Multisystemic Therapy (MST) makes family members key part of rehabilitation
The Virginia Department of Juvenile Justice (DJJ), using the savings realized from closing Beaumont Juvenile Correctional Center earlier this year, is adding Multisystemic Therapy (MST), a highly-regarded evidence-based model, to its growing continuum of community-based services available to court-involved youth in traditionally underserved areas of the Commonwealth.
MST is a method of youth therapy that focuses on family members as long-term change agents, and is rated “effective” in the federal Office of Juvenile Justice and Delinquency Prevention’s Model Programs Guide. MST empowers the families of youths exhibiting antisocial and delinquent behaviors as full collaborators in the planning and delivery of treatment.

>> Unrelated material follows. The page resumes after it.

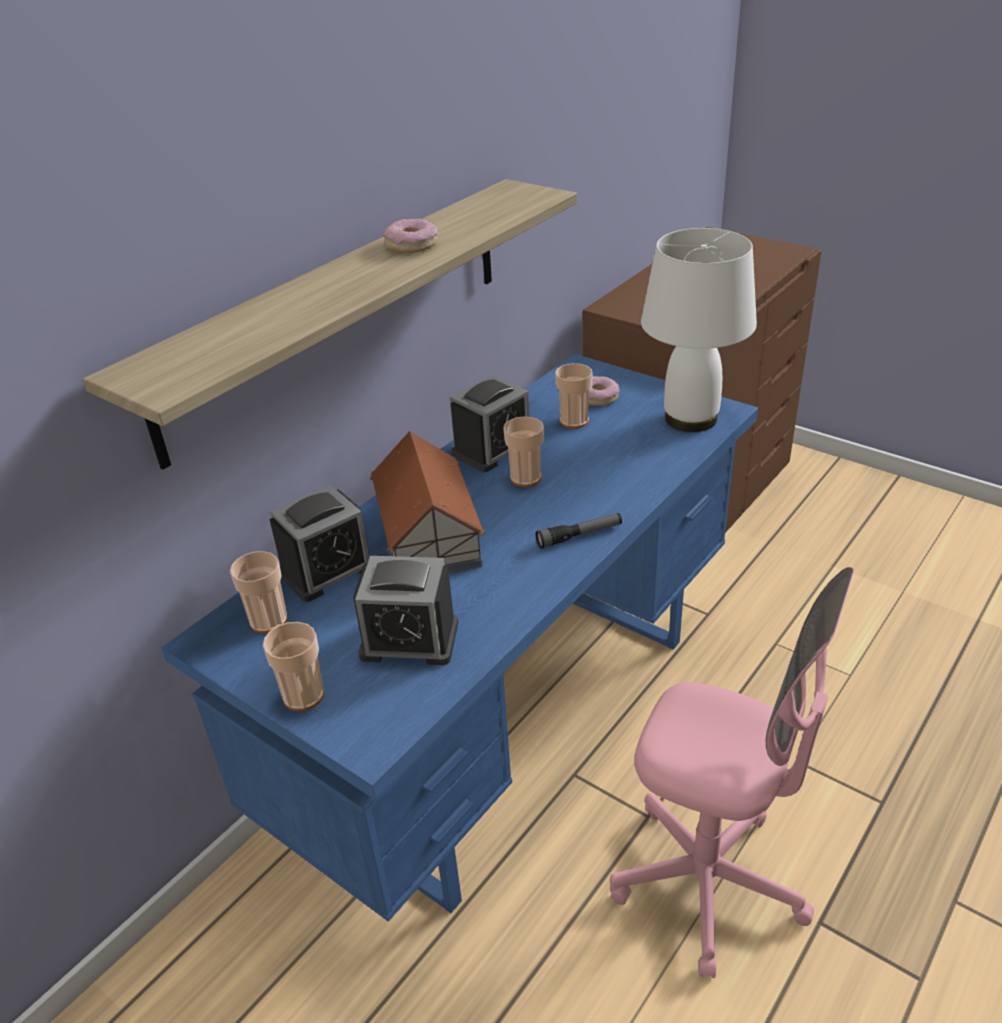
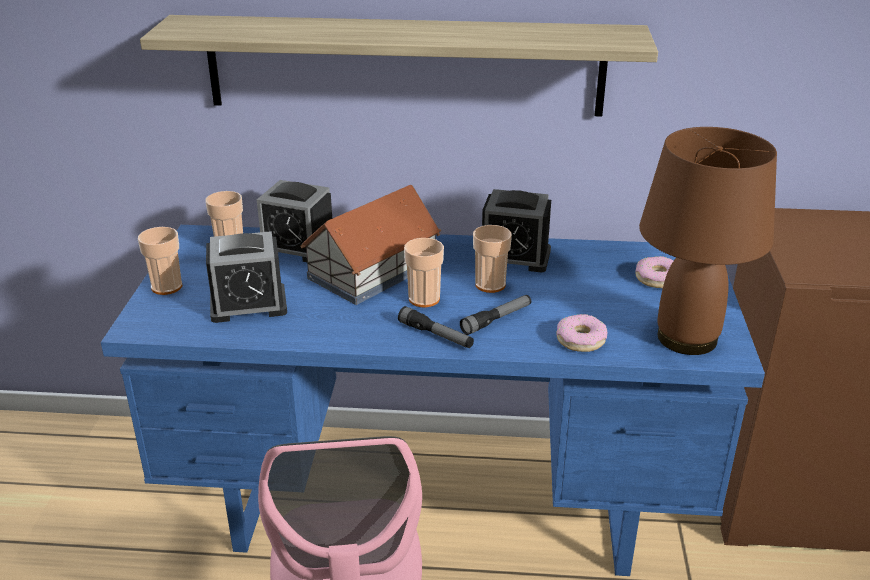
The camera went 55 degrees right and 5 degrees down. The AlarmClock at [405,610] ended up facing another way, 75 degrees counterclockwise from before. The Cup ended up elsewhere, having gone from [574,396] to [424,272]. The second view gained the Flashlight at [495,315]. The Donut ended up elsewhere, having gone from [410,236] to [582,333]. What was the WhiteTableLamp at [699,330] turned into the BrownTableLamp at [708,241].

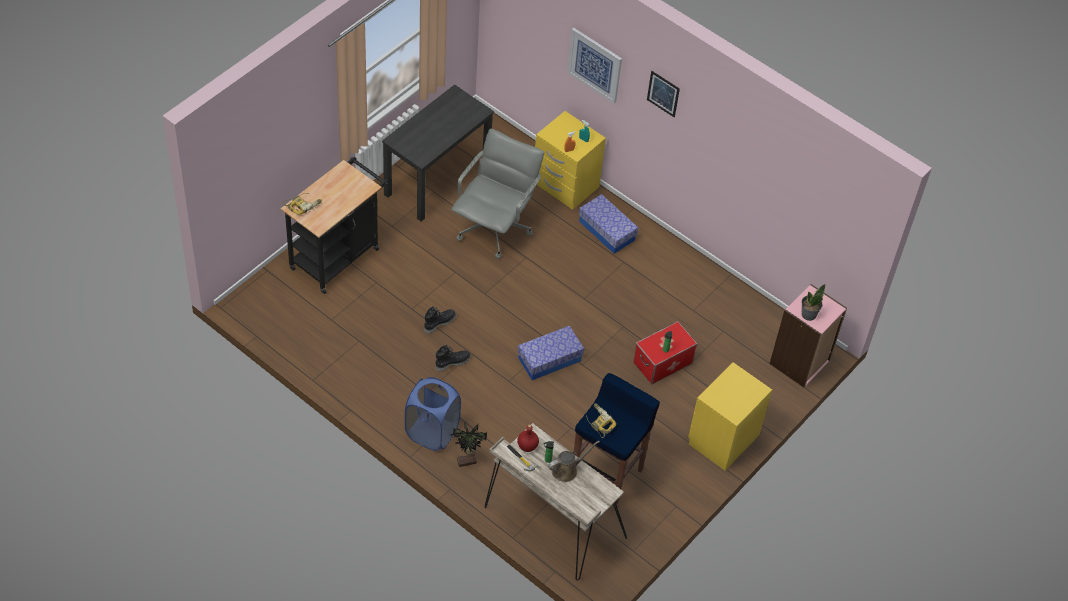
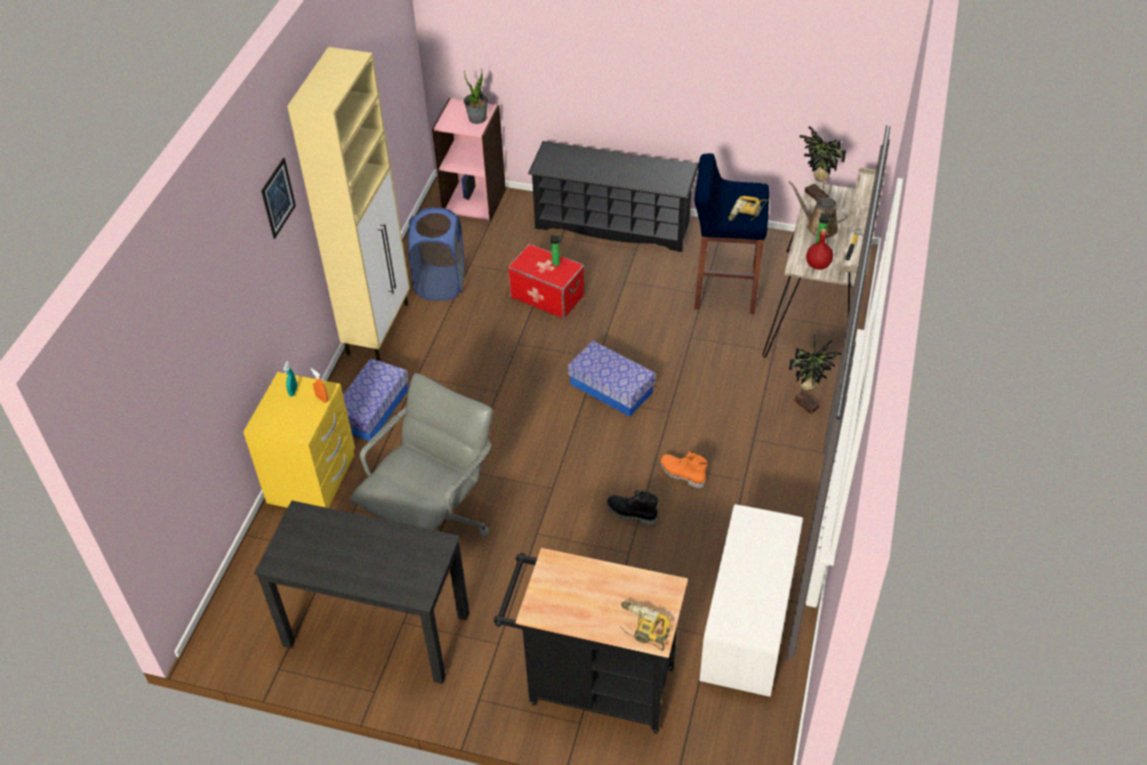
The camera went 110 degrees left and 5 degrees down. The second view gained the BeigeCabinet at [348,204]. The GreyOfficeChair at [497,194] ended up facing another way, 120 degrees clockwise from before. The BlueLaundryBasket ended up elsewhere, having gone from [433,414] to [436,254]. Where the YellowNightstand stood at [730,416], the BlackShoeRack came to stand at [613,196]. What was the BlackBoot at [453,358] turned into the OrangeBoot at [684,470]. The second view gained the WhiteBench at [751,600]. The second view gained the PottedPlant at [823,163]. The second view lost the Picture at [594,66].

“In almost all cases, a child’s family is a critical part of their life and rehabilitation,” said DJJ Director Andy Block. “And yet, Virginia has lacked evidence-based family interventions in much of the state. With these new programs, and those we will add in the coming months, we will provide highly effective evidence-based programs for high-risk youth and their families, programs which research shows cost less, and gain better outcomes, than incarceration. “
MST therapists work intensively with up to six families at a time. They are available 24 hours a day, and they work in the communities where youth and families live. “There is a never-ending focus on engagement while working in tandem with primary caregivers and other stakeholders such as probation officers, courts, and children and family services,” said Dan Edwards, president of Evidence-Based Associates (EBA), one of DJJ’s regional service coordination companies charged with implementing MST.
“MST has proven itself effective time and again, because it targets the known causes of delinquency: family relations, peer relations, school performance and community factors,” said Valerie Boykin, DJJ’s deputy director of community programs. “One of our key goals as we continue to transform our agency is to keep court-involved youth in their communities, near family support whenever possible and out of an institutional setting. MST will play a major part in making this happen.”
The initial MST teams are located in Christiansburg, Martinsville, Waynesboro and Woodstock, and include probation and parole referrals from the following cities and counties, all within a 90-minute drive:
*Christiansburg MST Team: Montgomery, Pulaski, Floyd, Radford, Carroll, Wythe, Roanoke City, Roanoke County, Salem, Smyth, Bland, Giles, Botetourt, Craig, Galax and Grayson.
DJJ plans to expand the MST program, as well as introduce Functional Family Therapy (FFT), an alternative and equally effective model of family intervention, to more than 100 jurisdictions by the end of 2017. Regional Service Coordination companies EBA and AMIKids will continue to contract with the DJJ administration to lead the implementation effort.
DJJ began a major transformation just over three years ago using research and data to introduce new practices and programs that have proven to provide better outcomes for youth. The transformation includes the development of a continuum of evidence-based services across the Commonwealth for youth before the court.
The population of committed youth has dropped significantly in recent years, thus reducing DJJ’s need for correctional center beds. The continuum is being funded in part by reinvestment funds made available through the downsizing of DJJ’s large correctional facilities.